The data:
.....

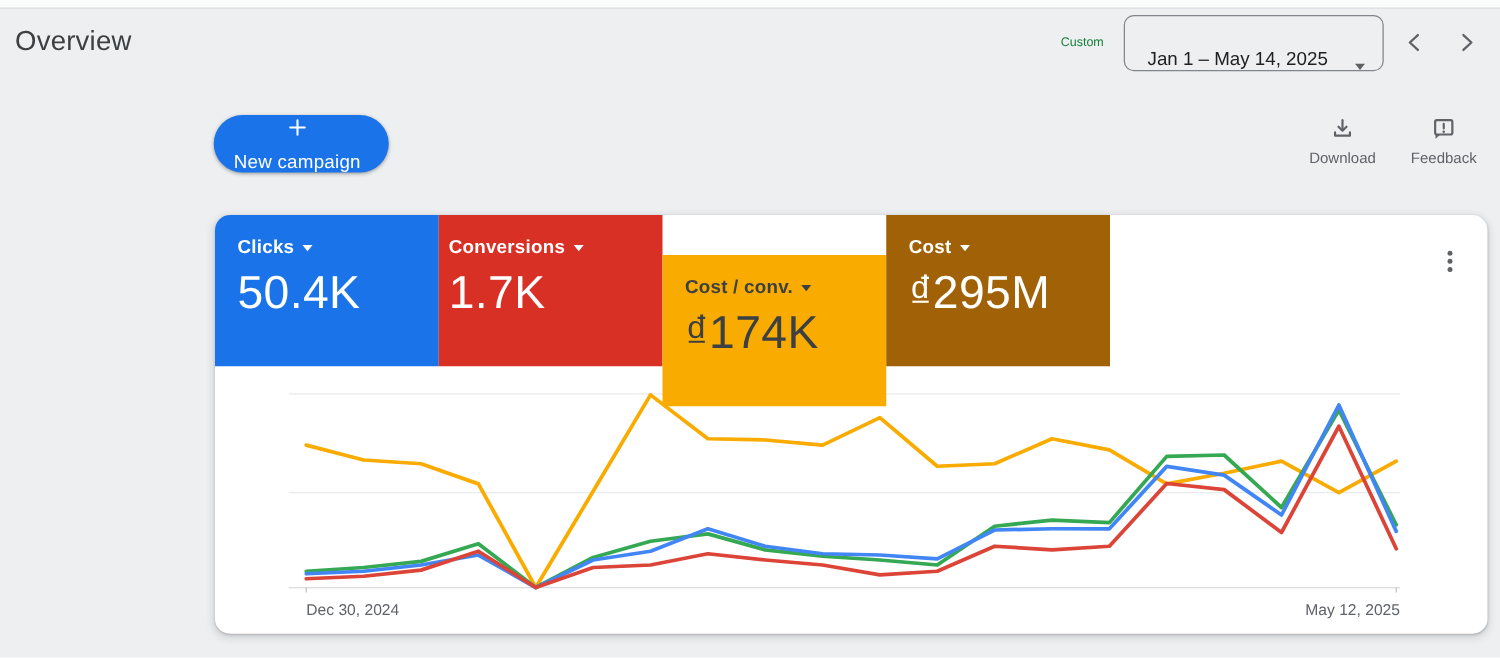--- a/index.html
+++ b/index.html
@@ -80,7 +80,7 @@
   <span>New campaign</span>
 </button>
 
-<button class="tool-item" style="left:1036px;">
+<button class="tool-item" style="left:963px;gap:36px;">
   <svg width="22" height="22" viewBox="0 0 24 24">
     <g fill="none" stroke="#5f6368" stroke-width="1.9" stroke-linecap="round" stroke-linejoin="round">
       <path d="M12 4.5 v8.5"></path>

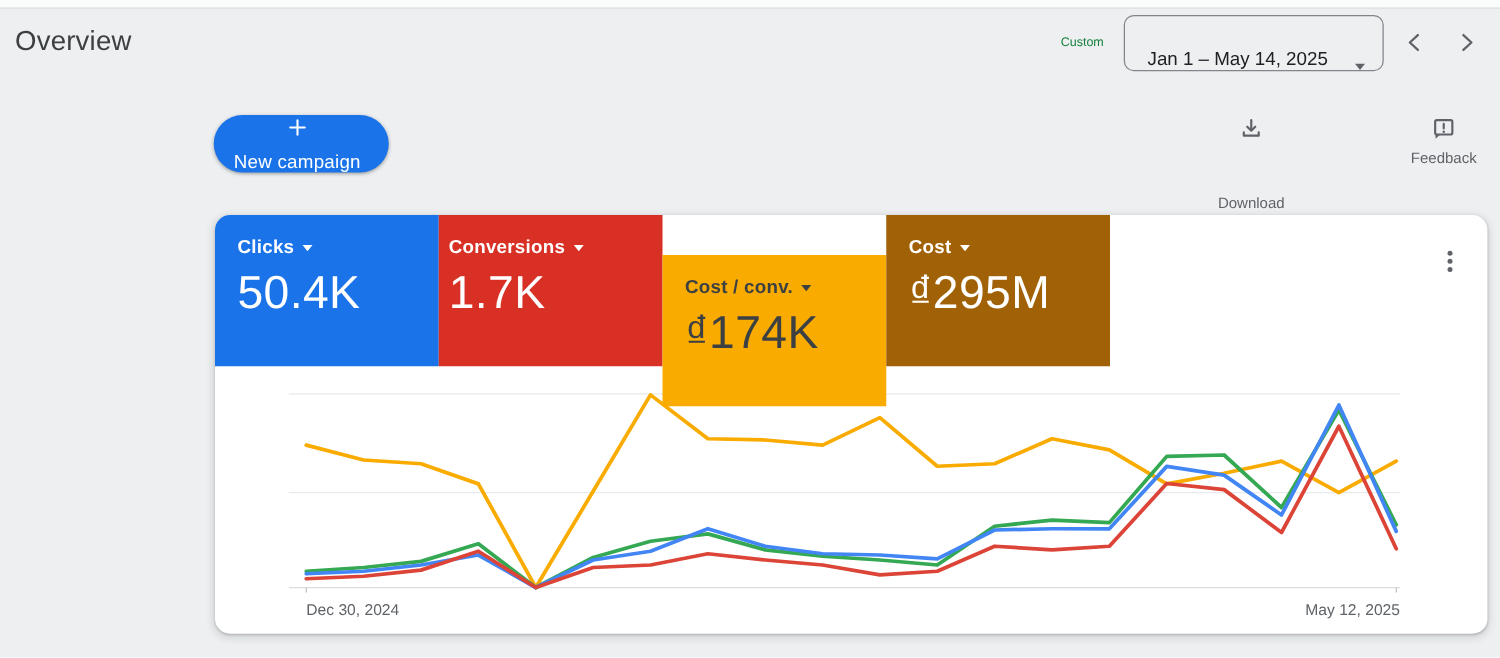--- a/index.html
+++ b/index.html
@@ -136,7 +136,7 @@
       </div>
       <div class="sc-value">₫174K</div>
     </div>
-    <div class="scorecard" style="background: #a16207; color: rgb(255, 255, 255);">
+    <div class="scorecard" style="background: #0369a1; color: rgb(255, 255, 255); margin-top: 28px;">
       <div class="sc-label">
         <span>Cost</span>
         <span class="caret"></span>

.....

Where in the entries does the word "tool" occur? Copy out each line that has it.

Task result:
-<button class="tool-item" style="left:1036px;">
+<button class="tool-item" style="left:963px;gap:36px;">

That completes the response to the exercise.